Many books and articles have been written about this famous battle that turned the tide of the American Revolution.
Even Lord Cornwallis admitted to a superior force on the battlefield when he wrote, “The disaster of the 17th of January cannot be imputed to any defect in my conduct, as the detachment was certainly superior to the force against which it was sent…”
From the journal of Lt. Thomas Anderson from Delaware that provides an excellent telling from the perspective of a Continental infantry officer.
January 17, 1781: Before day reced information that col Tarlton was within five miles of us with a strong body of horse and infantry whereon we got up and put ourselves in order of battle by day light they have in sight halted and form’d the line in full view. as we had no artillery to annoy them and the Genl not thinking it prudent to advance from the ground we had form’d. We look’d at each other for a considerable time, about sunrise they began the attack by the discharge of two pieces of cannon and three huzzas advancing briskly on our riffelmen that was posted in front who fought well disputing the ground that was between them and us. flying from one tree to another at last being forst to give ground they fell back in our rear the enemy seeing us standing in such good order halted for some time to dress their line which outflanked ours considerably. They then advanced on boldly under a very heavy fire untill they got within a few yards of us but their line was so much longer than ours they turn’d our flanks which caused us to fall back some distance. The enemy thinking that we were broke set up a great shout charged us with their bayonets but in no order. We let them come within ten or fifteen yards of us then give them a full volley and at the same time charged them home. They not expecting any such thing put them in such confusion that we were in amongst them with the bayonets which caused them to give ground and at last to take to the flight. But we followed them up so close that they never could get in order again untill we killed and took the whole of the infantry prisoners. At the same time that we charged, Col Washington charged the horse which soon give way. We followed them ten miles but not being able to come up with them returned back to the field of battle that night and lay amongst the dead & wounded very well pleased with our days work.
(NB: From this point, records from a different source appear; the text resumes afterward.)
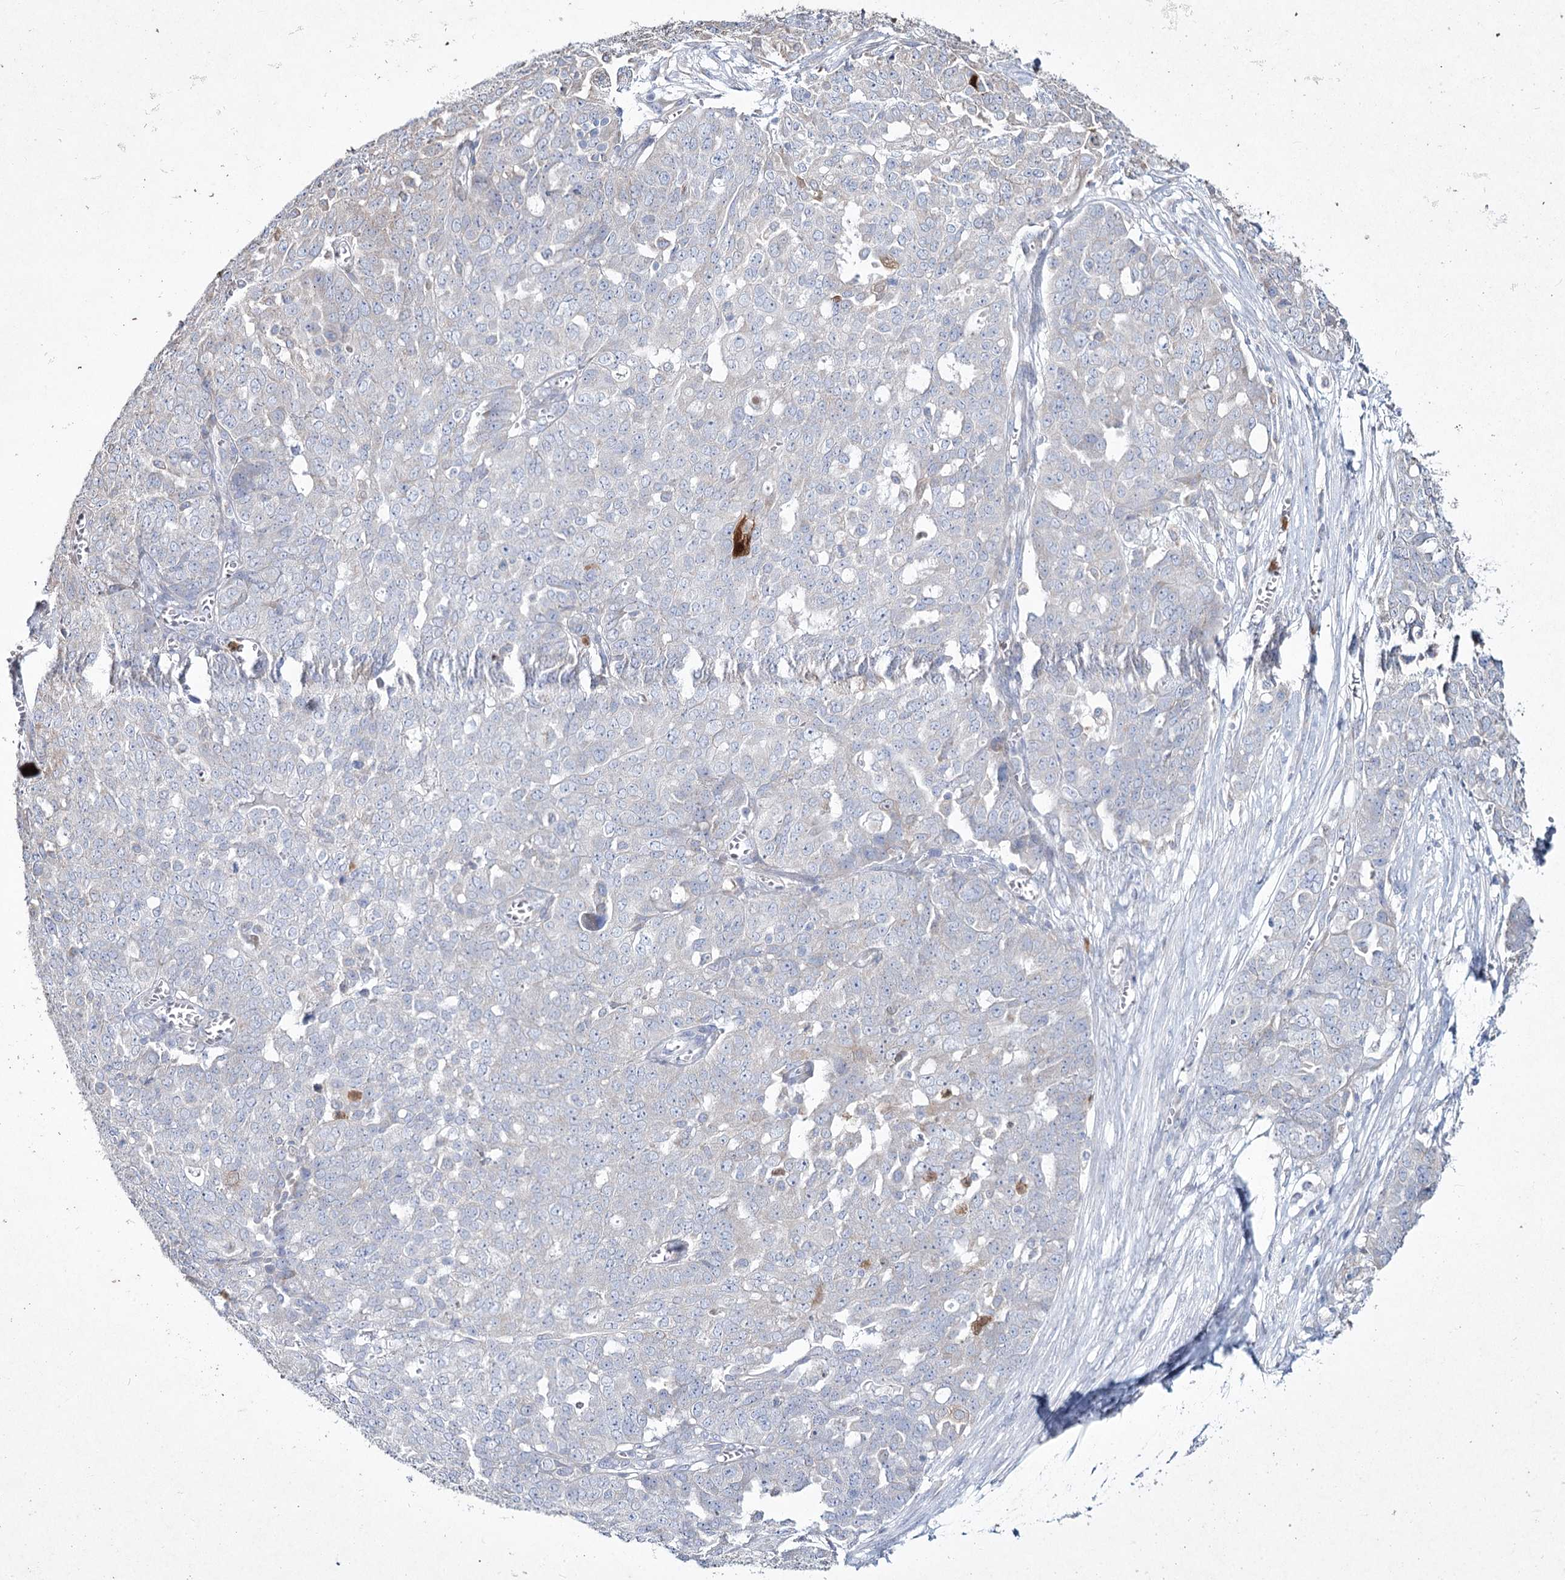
{"staining": {"intensity": "negative", "quantity": "none", "location": "none"}, "tissue": "ovarian cancer", "cell_type": "Tumor cells", "image_type": "cancer", "snomed": [{"axis": "morphology", "description": "Cystadenocarcinoma, serous, NOS"}, {"axis": "topography", "description": "Soft tissue"}, {"axis": "topography", "description": "Ovary"}], "caption": "Tumor cells are negative for protein expression in human serous cystadenocarcinoma (ovarian). The staining was performed using DAB to visualize the protein expression in brown, while the nuclei were stained in blue with hematoxylin (Magnification: 20x).", "gene": "NIPAL4", "patient": {"sex": "female", "age": 57}}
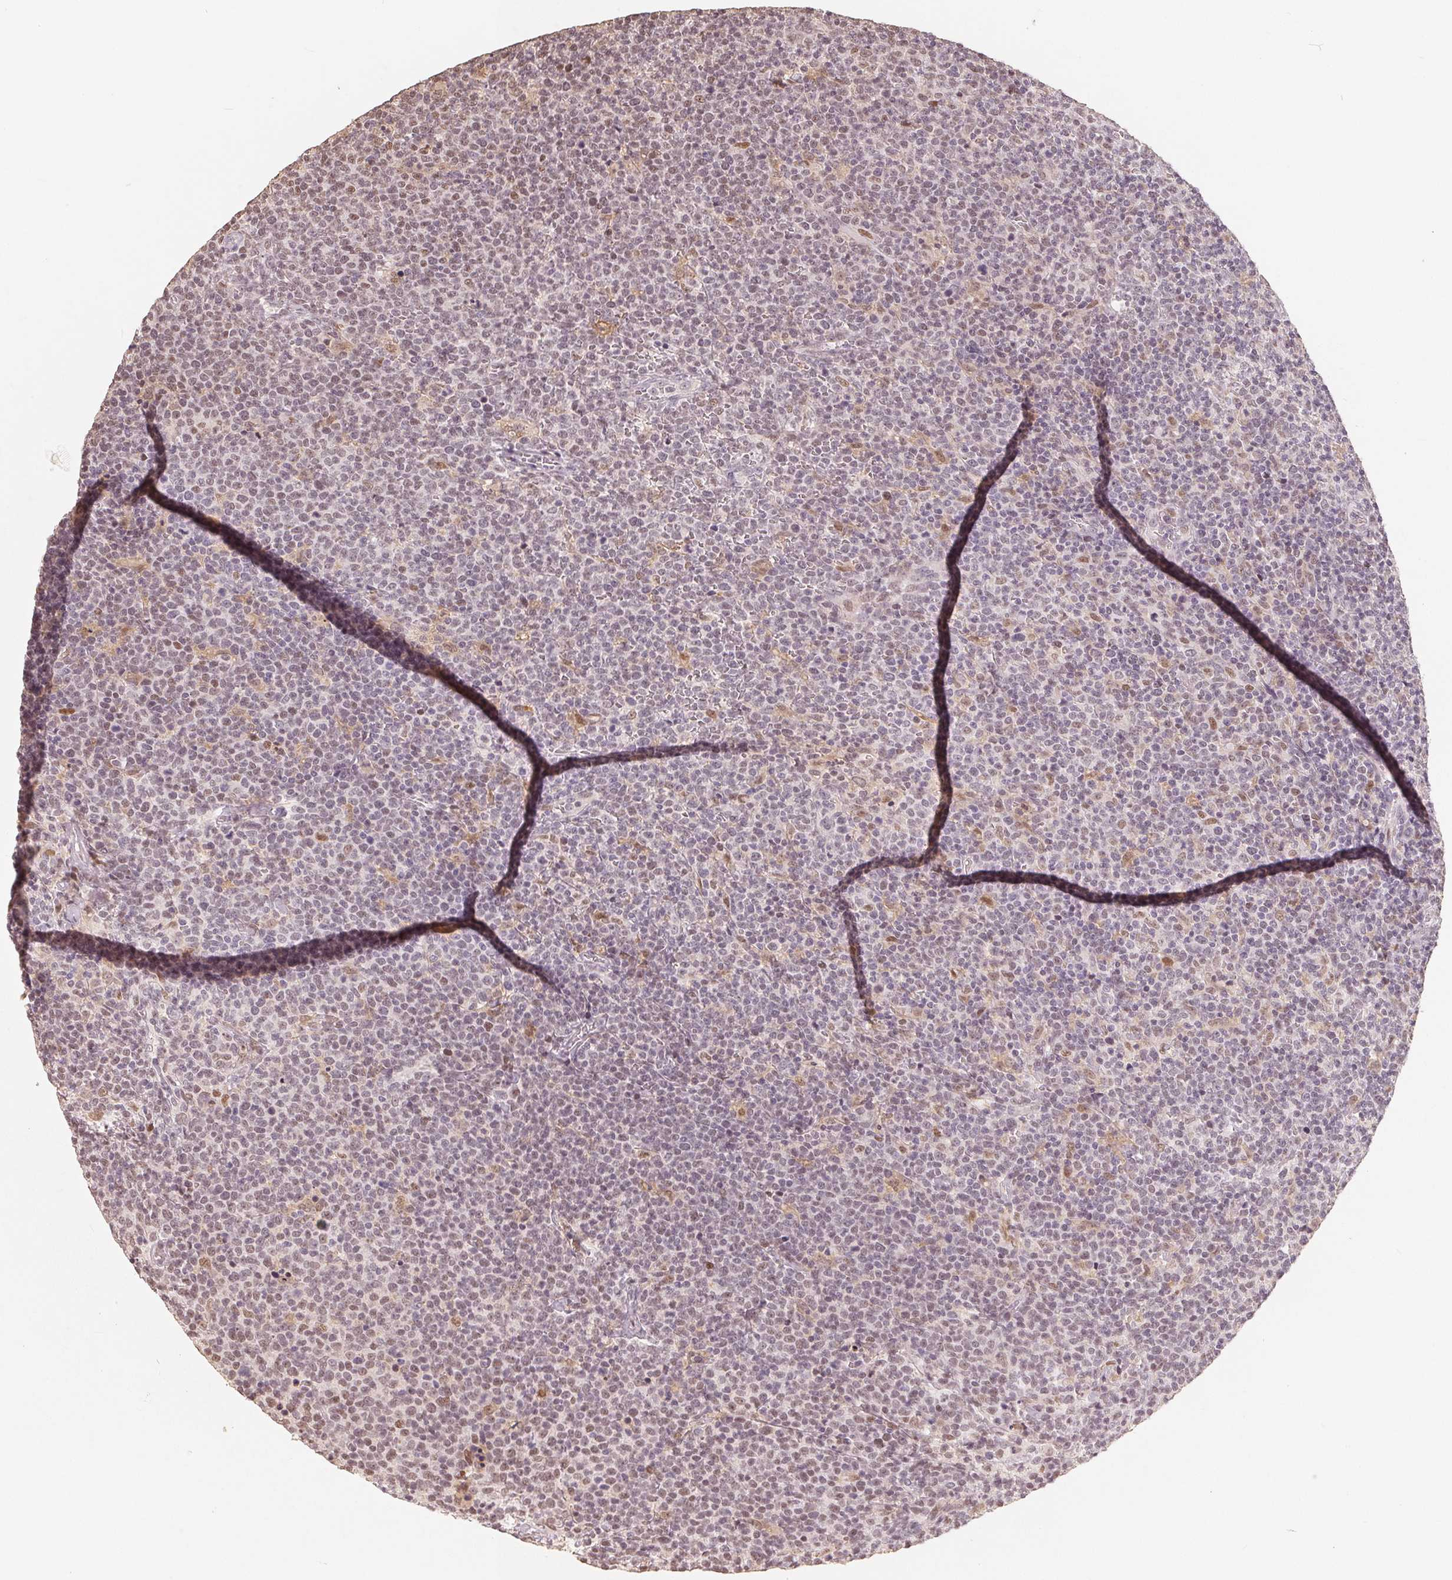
{"staining": {"intensity": "weak", "quantity": "<25%", "location": "nuclear"}, "tissue": "lymphoma", "cell_type": "Tumor cells", "image_type": "cancer", "snomed": [{"axis": "morphology", "description": "Malignant lymphoma, non-Hodgkin's type, High grade"}, {"axis": "topography", "description": "Lymph node"}], "caption": "Immunohistochemistry (IHC) photomicrograph of neoplastic tissue: human lymphoma stained with DAB (3,3'-diaminobenzidine) displays no significant protein positivity in tumor cells.", "gene": "CCDC138", "patient": {"sex": "male", "age": 61}}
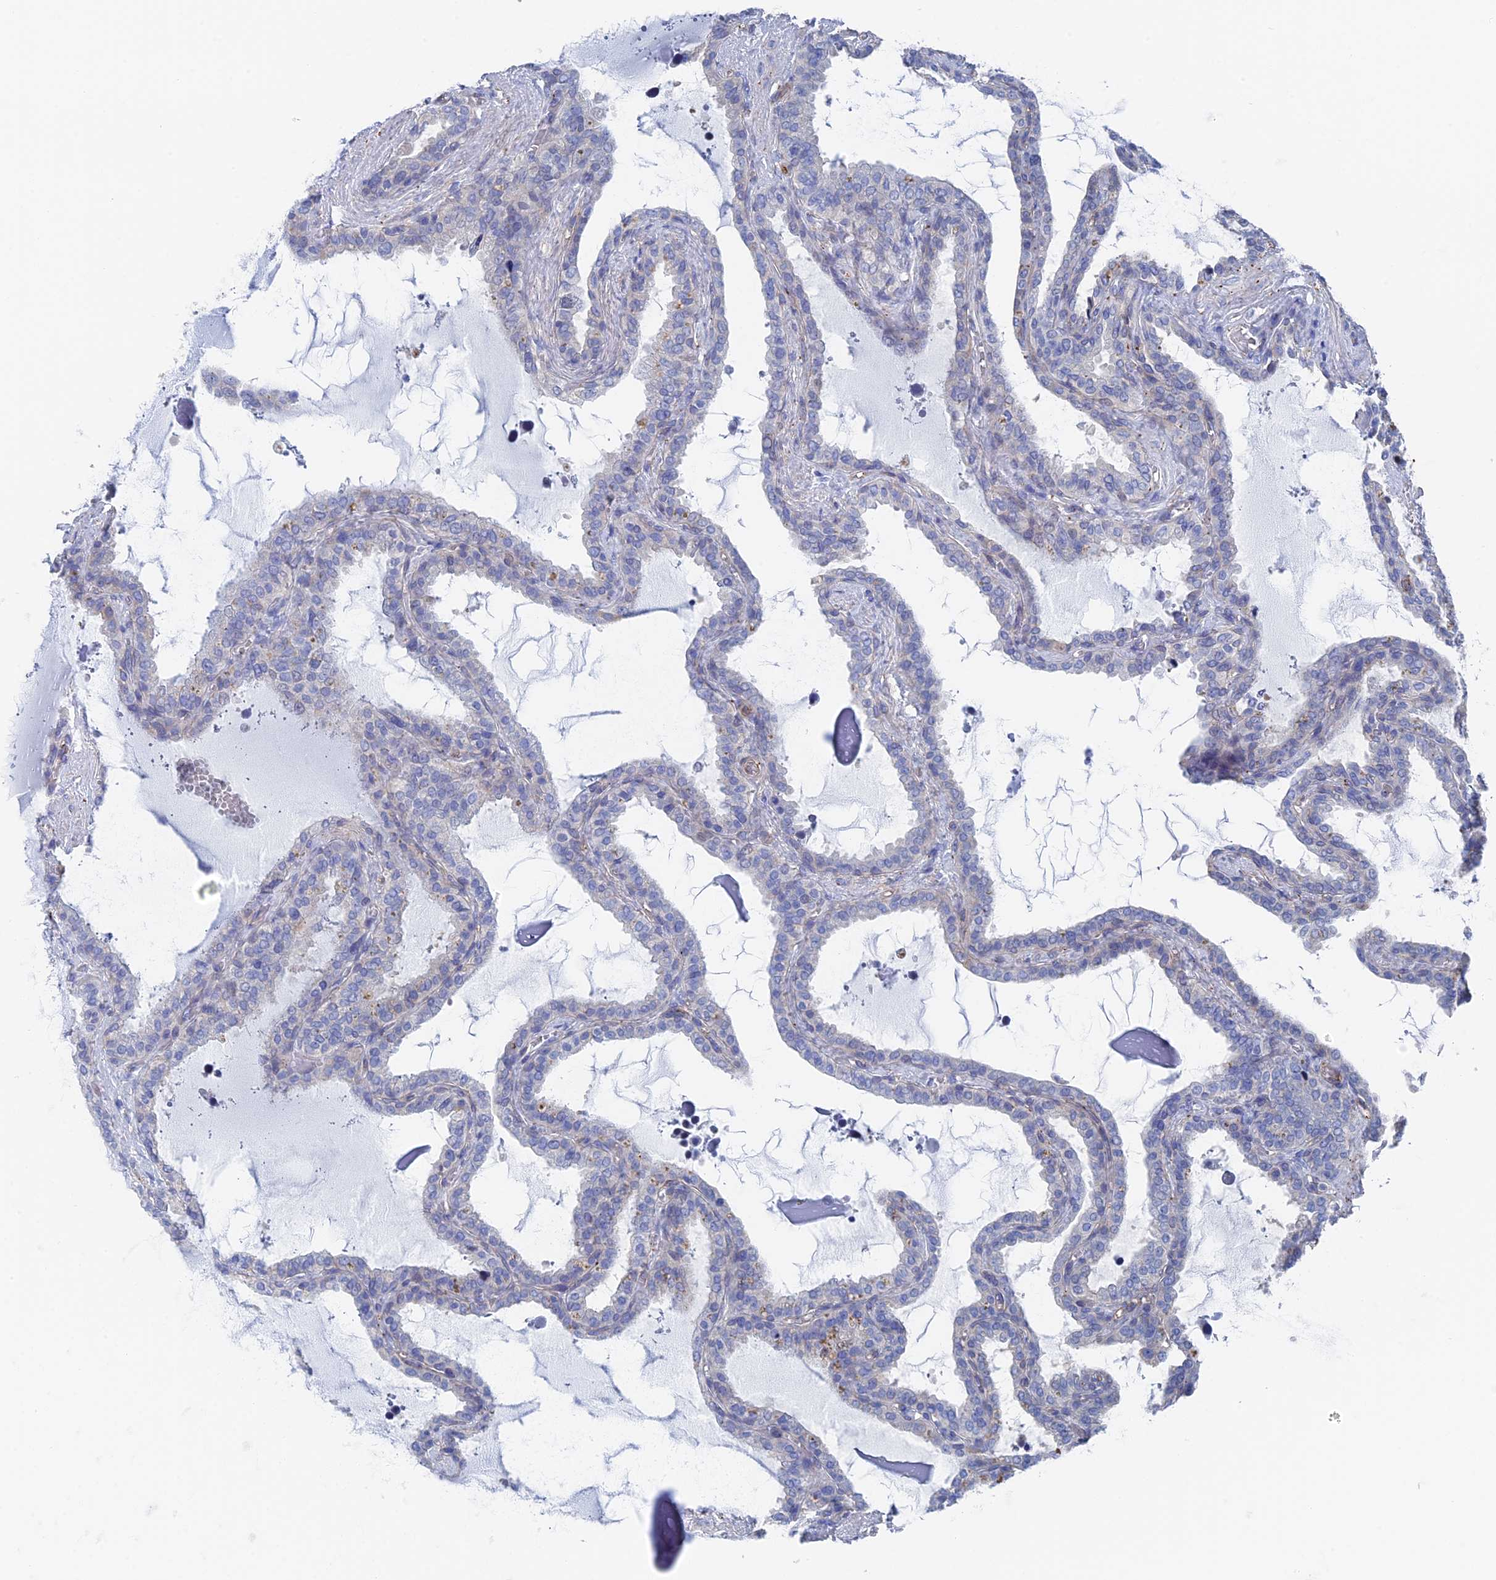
{"staining": {"intensity": "negative", "quantity": "none", "location": "none"}, "tissue": "seminal vesicle", "cell_type": "Glandular cells", "image_type": "normal", "snomed": [{"axis": "morphology", "description": "Normal tissue, NOS"}, {"axis": "topography", "description": "Seminal veicle"}], "caption": "Seminal vesicle was stained to show a protein in brown. There is no significant positivity in glandular cells. (DAB IHC visualized using brightfield microscopy, high magnification).", "gene": "MTHFSD", "patient": {"sex": "male", "age": 46}}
March this day.
The painter, Don Troiana, brought these words to life in his painting, “The Battle of Cowpens.”
Samuel Adams said on the day of the battles at Concord and Lexington, “What a glorious morning.” Perhaps someone said the same after this battle.
One other visual for you from YouTube is this short background video on that day!
Huzzah! We must remember those men who never wavered and put their lives on the line for our liberty.